• **Task brief**:
Below are the records. Gather each line that holds "input".

• **Exercise material**:

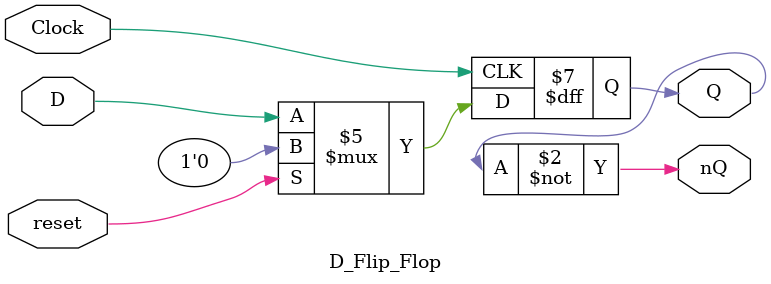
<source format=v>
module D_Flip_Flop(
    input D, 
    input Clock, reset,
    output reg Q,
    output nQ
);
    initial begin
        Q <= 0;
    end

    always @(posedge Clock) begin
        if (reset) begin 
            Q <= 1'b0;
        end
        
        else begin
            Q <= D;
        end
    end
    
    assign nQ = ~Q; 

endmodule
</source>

==

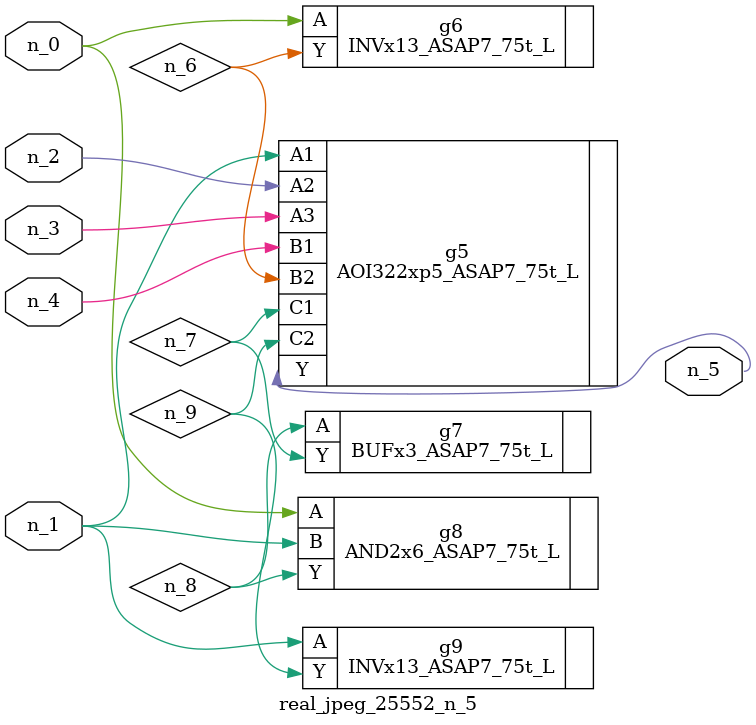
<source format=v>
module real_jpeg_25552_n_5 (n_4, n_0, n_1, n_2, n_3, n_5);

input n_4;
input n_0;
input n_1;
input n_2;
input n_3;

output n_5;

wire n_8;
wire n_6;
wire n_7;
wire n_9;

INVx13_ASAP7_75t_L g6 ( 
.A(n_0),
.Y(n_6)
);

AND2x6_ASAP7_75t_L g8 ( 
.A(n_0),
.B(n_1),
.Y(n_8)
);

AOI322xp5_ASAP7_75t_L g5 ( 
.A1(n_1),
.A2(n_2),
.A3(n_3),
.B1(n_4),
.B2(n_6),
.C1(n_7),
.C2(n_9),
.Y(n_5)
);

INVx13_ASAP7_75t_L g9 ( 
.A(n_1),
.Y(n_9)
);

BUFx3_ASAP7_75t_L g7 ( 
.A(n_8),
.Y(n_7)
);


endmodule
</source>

• **Exercise response**:
    input D, 
    input Clock, reset,
input n_4;
input n_0;
input n_1;
input n_2;
input n_3;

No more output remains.